[start Record list]

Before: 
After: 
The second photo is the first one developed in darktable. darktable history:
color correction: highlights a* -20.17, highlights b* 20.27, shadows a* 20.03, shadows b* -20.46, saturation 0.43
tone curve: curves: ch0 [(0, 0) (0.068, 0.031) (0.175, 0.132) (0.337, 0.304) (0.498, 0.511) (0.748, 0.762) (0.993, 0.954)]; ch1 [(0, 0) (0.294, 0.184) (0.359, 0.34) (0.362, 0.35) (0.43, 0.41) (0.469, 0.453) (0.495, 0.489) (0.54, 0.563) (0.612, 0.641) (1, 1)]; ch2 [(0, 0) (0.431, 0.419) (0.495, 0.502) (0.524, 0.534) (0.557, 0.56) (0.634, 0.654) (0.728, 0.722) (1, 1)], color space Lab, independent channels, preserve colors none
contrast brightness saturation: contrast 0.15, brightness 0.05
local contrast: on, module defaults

[end Record list]

What to do: Render the listing above as a numbered list, leaving out any blank lines.

Problem solution:
1. Before: 
2. After: 
3. The second photo is the first one developed in darktable. darktable history:
4. color correction: highlights a* -20.17, highlights b* 20.27, shadows a* 20.03, shadows b* -20.46, saturation 0.43
5. tone curve: curves: ch0 [(0, 0) (0.068, 0.031) (0.175, 0.132) (0.337, 0.304) (0.498, 0.511) (0.748, 0.762) (0.993, 0.954)]; ch1 [(0, 0) (0.294, 0.184) (0.359, 0.34) (0.362, 0.35) (0.43, 0.41) (0.469, 0.453) (0.495, 0.489) (0.54, 0.563) (0.612, 0.641) (1, 1)]; ch2 [(0, 0) (0.431, 0.419) (0.495, 0.502) (0.524, 0.534) (0.557, 0.56) (0.634, 0.654) (0.728, 0.722) (1, 1)], color space Lab, independent channels, preserve colors none
6. contrast brightness saturation: contrast 0.15, brightness 0.05
7. local contrast: on, module defaults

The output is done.